Robbie Servais

Personal information
- Date of birth: 8 March 1976 (age 49)
- Place of birth: Maastricht, Netherlands
- Position: Midfielder

Team information
- Current team: MVV Maastricht (assistant) MVV Maastricht (U-21 manager)

Youth career
- 1990–1997: MVV Maastricht

Senior career*
- Years: Team / Apps / (Gls)
- 1997–2003: SV Meerssen
- 2003–2005: Schijndel SBA/Euro [nl]
- 2005–2006: VV Baronie
- 2006–2007: Song Lam Nghe An

Managerial career
- 2009–2010: Vissel Kobe (assistant)
- 2012–2014: Omiya Ardija (youth)
- 2015–2016: Singapore Sports School
- 2017: Singapore U-23 (assistant)
- 2018: Singapore U-19
- 2018: Australia (assistant)
- 2019: Brunei
- 2019–: MVV Maastricht (assistant)
- 2020–: MVV Maastricht (U-21 manager)

= Robbie Servais =

Dutch footballer and manager

Robbie Servais (born 8 March 1976) is a former Dutch footballer and current assistant manager of MVV Maastricht.

==Club career==
Born in Maastricht, Servais was involved in the youth set-up at hometown club MVV Maastricht. Whilst studying at Maastricht University, Servais joined SV Meerssen, playing under Bert van Marwijk. Following a six-year spell at Meerssen, Servais played for Hoofdklasse clubs Schijndel SBA/Euro and VV Baronie. At the end of his career, Servais moved to Vietnam to play for Song Lam Nghe An.

==Managerial career==
In 2018, Servais managed Singapore U19. During the 2018 FIFA World Cup, Servais was a part of former manager Bert van Marwijk's backroom staff for Australia. In May 2019, Servais was appointed manager of Brunei.
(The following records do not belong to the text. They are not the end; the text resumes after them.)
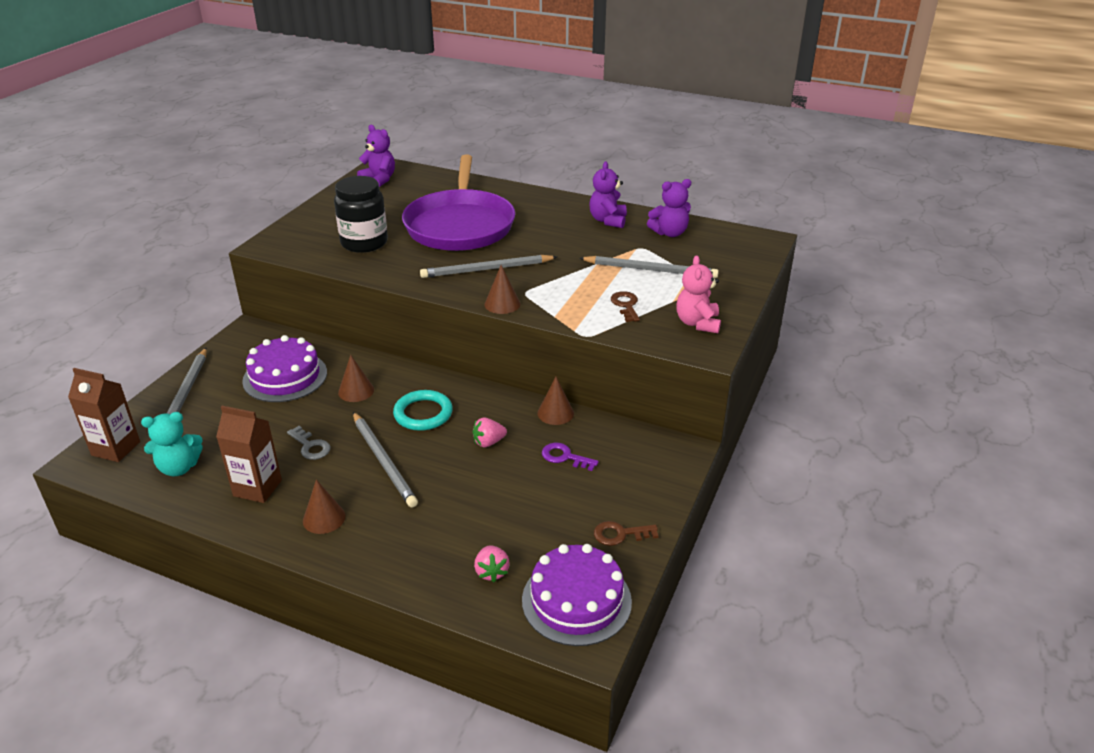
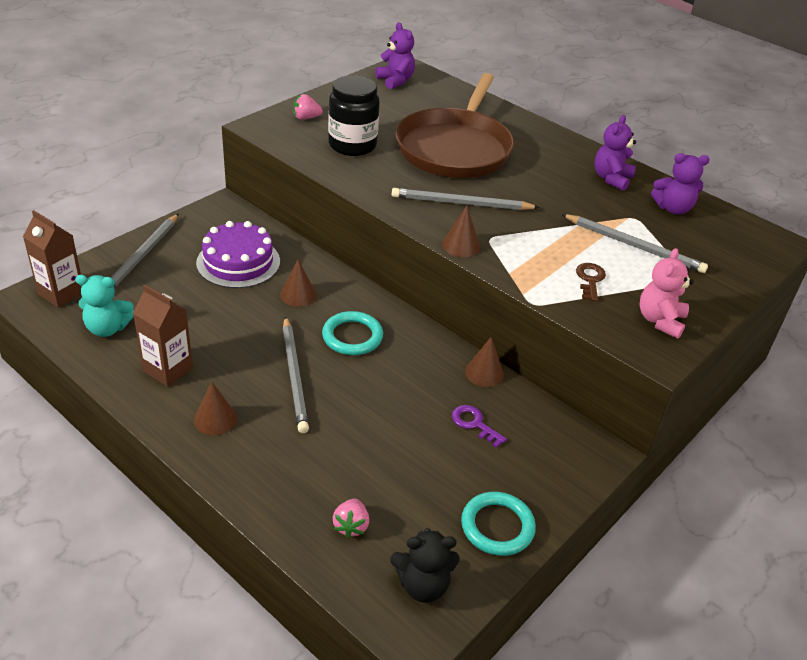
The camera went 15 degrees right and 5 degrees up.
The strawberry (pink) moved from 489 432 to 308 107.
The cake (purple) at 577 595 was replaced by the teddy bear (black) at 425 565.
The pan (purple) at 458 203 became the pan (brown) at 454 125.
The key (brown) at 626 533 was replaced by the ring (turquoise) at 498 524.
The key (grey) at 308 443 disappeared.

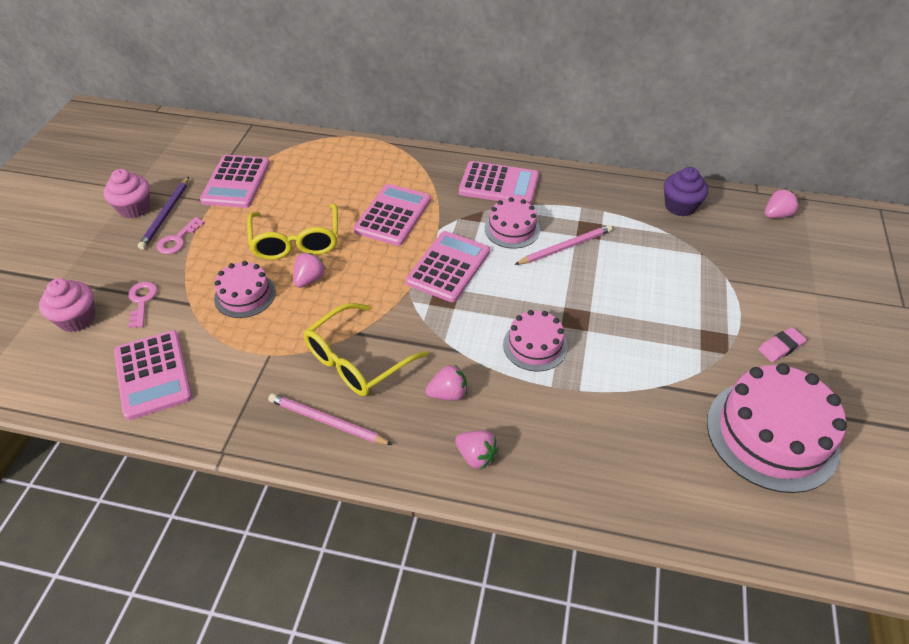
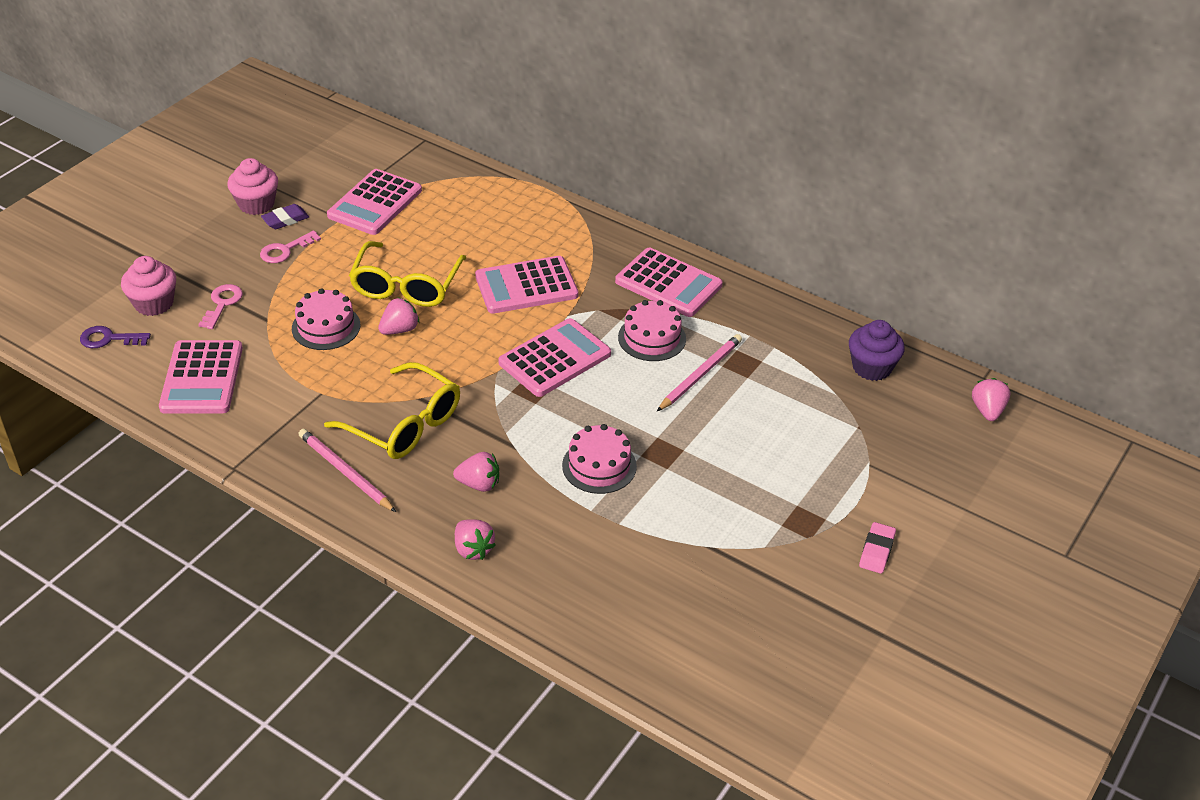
The camera went 20 degrees right and 5 degrees down.
The key (purple) at 115 337 appeared.
The pencil (purple) at 163 213 was replaced by the eraser (purple) at 285 216.
The glasses (yellow) at 366 349 turned 120 degrees counterclockwise.
The calculator (pink) at 392 215 turned 150 degrees counterclockwise.
The pencil (pink) at 563 245 turned 45 degrees counterclockwise.
The eraser (pink) at 782 344 turned 60 degrees counterclockwise.
The strawberry (pink) at 782 203 turned 75 degrees counterclockwise.
The cake (pink) at 777 428 disappeared.

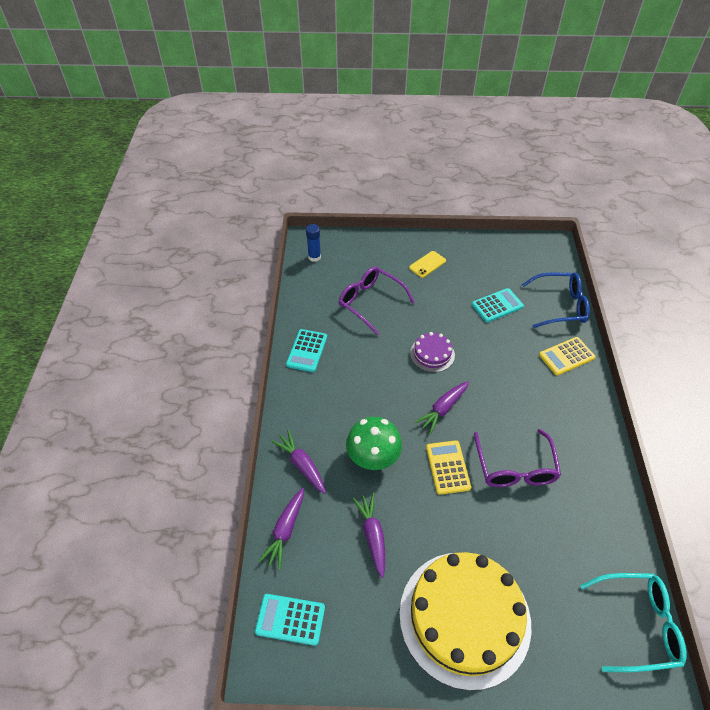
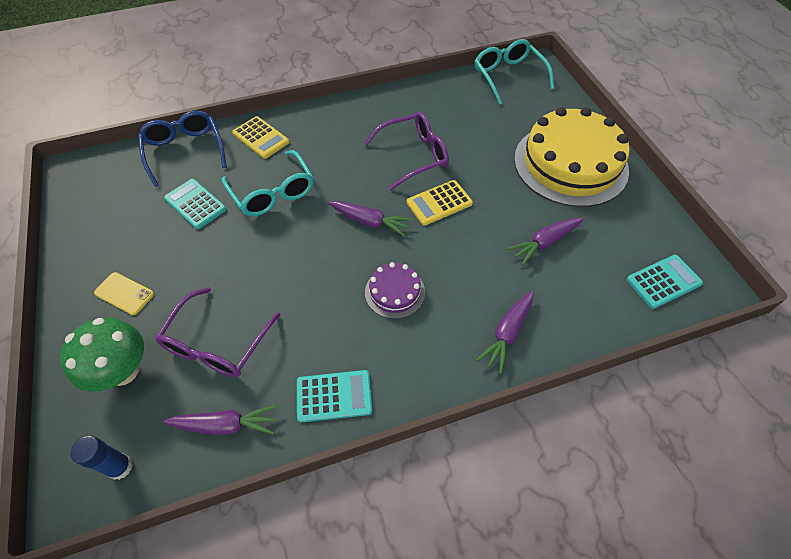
The camera went 110 degrees left and 5 degrees up.
The mushroom (green) moved from 374 443 to 102 355.
The carrot (purple) moved from 281 529 to 220 420.
The glasses (turquoise) at 267 183 appeared.
The cake (purple) moved from 432 352 to 395 290.
The calculator (turquoise) at 290 620 turned 105 degrees counterclockwise.

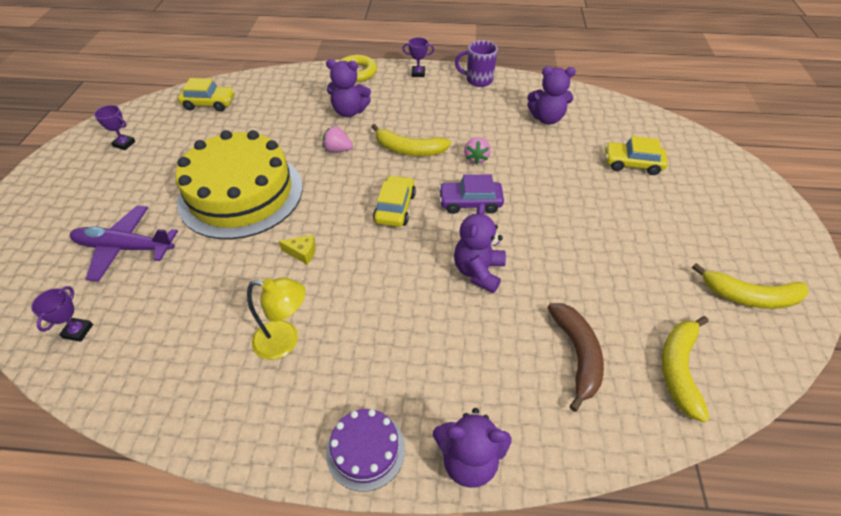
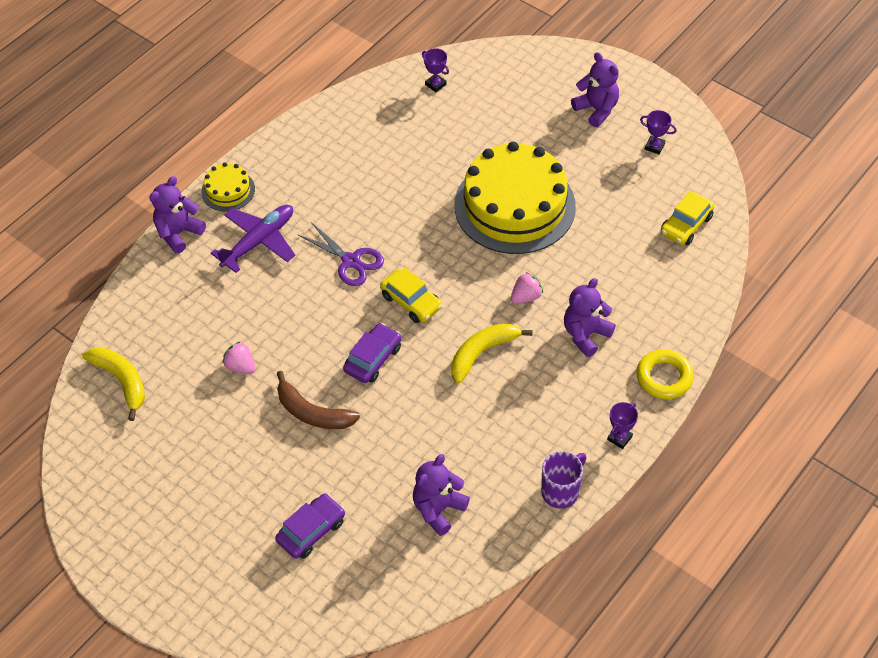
The camera went 125 degrees right and 5 degrees up.
The cake (purple) at 366 450 became the cake (yellow) at 228 187.
The plane (purple) moved from 124 243 to 253 239.
The strawberry (pink) moved from 477 151 to 239 357.
The car (yellow) at 636 155 became the car (purple) at 310 526.
The banana (brown) moved from 575 357 to 318 400.
The scissors (purple) at 341 254 appeared.
The teddy bear (purple) moved from 480 248 to 595 89.
The trophy (purple) at 114 127 turned 60 degrees clockwise.
The lamp (yellow) at 276 318 disappeared.
The cheese (yellow) at 297 249 disappeared.
The banana (yellow) at 750 286 disappeared.

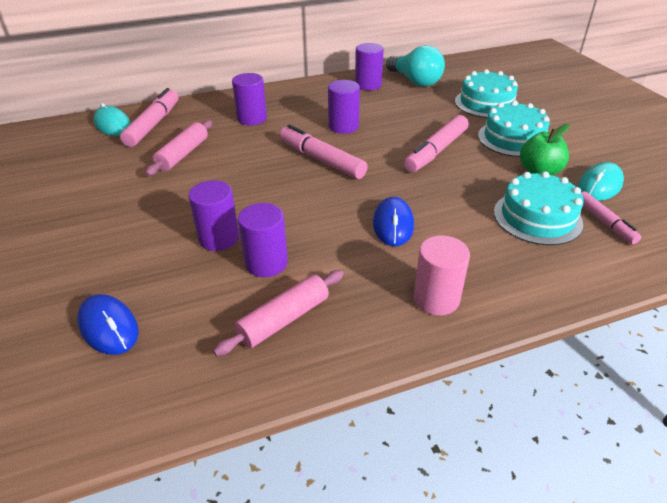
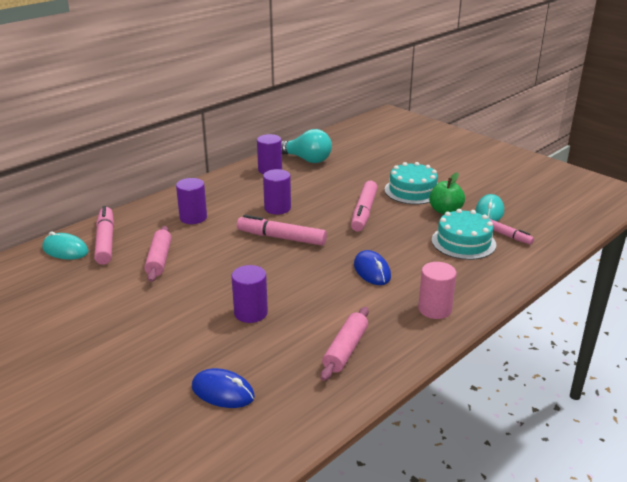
The camera went 25 degrees left and 10 degrees down.
The cylinder (purple) at 263 240 disappeared.
The cake (turquoise) at 487 93 disappeared.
In the summer 2019, Servais was appointed assistant manager of Fuat Usta at MVV Maastricht. He also took charge of MVV's U-19 squad from the summer 2020. On 30 March 2021, Servais signed a new two-year deal with MVV, continuing as a part-time first team assistant coach and full-time U-21 manager.